Listen Up! Forging Therapeutic Alliances With Your Patients

Andrew N. Wilner, MD


December 16, 2016

The Most Powerful Tools

I work in a neurology clinic in one of the best technologically equipped hospitals in the world. My patients have access to sophisticated MRI machines, PET scanners, autonomic testing, and exotic blood tests. A recent patient interaction reminded me, however, that the most powerful tools of the trade are always at my fingertips: a good pen and blank sheets of paper.

Clinical Case

A 36-year-old woman* presented with multiple symptoms, including heaviness in her arms and legs, tingling in both arms, pain in the knees and shoulders, daily abdominal and pelvic pain, and episodes of shortness of breath. She reported increased anxiety, restlessness, a mild tremor, and an occasional uncontrollable bouncing in her left leg. She had weekly migraines with occasional visual aura that began when she was a teenager. Apart from the migraines, all other symptoms had begun in the previous year. The rest of her medical history was unremarkable. She took ibuprofen for the migraines but no other medications.

As she talked, I wrote down her strange jumble of complaints. The patient had seen another neurologist, but she found that visit unsatisfactory. "He just tapped on my reflexes and said I had fibromyalgia," she lamented. "He gave me a prescription for Cymbalta, but I didn't take it. He didn't seem very interested in my problems."

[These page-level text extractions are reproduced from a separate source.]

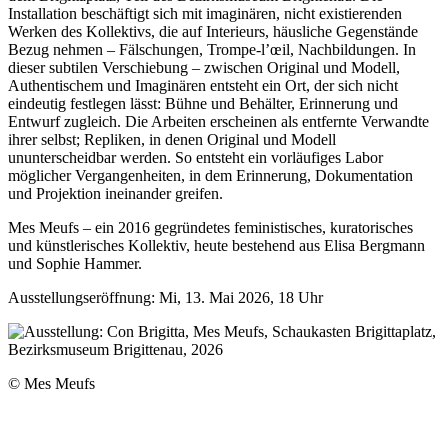
Installation beschäftigt sich mit imaginären, nicht existierenden
Werken des Kollektivs, die auf Interieurs, häusliche Gegenstände
Bezug nehmen – Fälschungen, Trompe-l’œil, Nachbildungen. In
dieser subtilen Verschiebung – zwischen Original und Modell,
Authentischem und Imaginären entsteht ein Ort, der sich nicht
eindeutig festlegen lässt: Bühne und Behälter, Erinnerung und
Entwurf zugleich. Die Arbeiten erscheinen als entfernte Verwandte
ihrer selbst; Repliken, in denen Original und Modell
ununterscheidbar werden. So entsteht ein vorläufiges Labor
möglicher Vergangenheiten, in dem Erinnerung, Dokumentation
und Projektion ineinander greifen.
Mes Meufs – ein 2016 gegründetes feministisches, kuratorisches
und künstlerisches Kollektiv, heute bestehend aus Elisa Bergmann
und Sophie Hammer.
Ausstellungseröffnung: Mi, 13. Mai 2026, 18 Uhr
© Mes Meufs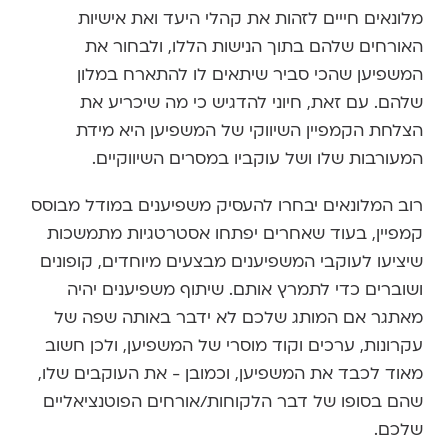
מלונאים חייים לזהות את קהלי היעד ואת אישיות
האורחים שלהם בתוך הנישות הללו, ולבחור את
המשפיען שהכי סביר שיתאים לו להתארח במלון
שלהם. עם זאת, חיוני להדגיש כי מה שיכריע את
הצלחת הקמפיין השיווקי של המשפיען היא מידת
המעורבות שלו ושל עוקביו במסרים השיווקיים.
רוב המלונאים יבחרו להעסיק משפיענים במודל מבוסס
קמפיין, בעוד שאחרים יפתחו אסטרטגיות מתמשכות
שיציעו לעוקבי המשפיענים מבצעים מיוחדים, קופונים
ושוברים כדי לתמרץ אותם. שיתוף משפיענים יהיה
מאתגר אם המותג שלכם לא ידבר באותה שפה של
עקרונות, ערכים וקוד מוסרי של המשפיען, ולכן חשוב
מאוד לכבד את המשפיען, וכמובן - את העוקבים שלו,
שהם בסופו של דבר הלקוחות/אורחים הפוטנציאליים
שלכם.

When I examined her, she demonstrated her leg bouncing and pointed out her tremor, but both disappeared with distraction. Otherwise, her neurologic exam was normal. Toward the end of the exam, she started crying. Her aunt, for whom she had served as primary caregiver, had died a year ago after a difficult battle with ovarian cancer.

As she finished wiping the tears from her eyes, I dictated her history of the present illness (HPI), exam, impression, and plan. I suggested a few tests and consultation with a psychiatrist.

At our follow-up visit a few weeks later, all of her tests were normal. The psychiatrist had diagnosed generalized anxiety disorder and prescribed Cymbalta, the same drug the previous neurologist had recommended after his 10-minute consultation!

What was the difference this time? The patient felt satisfied that her complaints had been heard and appropriately investigated. The patient and I had formed a therapeutic alliance. She was willing to accept the diagnosis and take the medication.

*Details changed to protect patient privacy.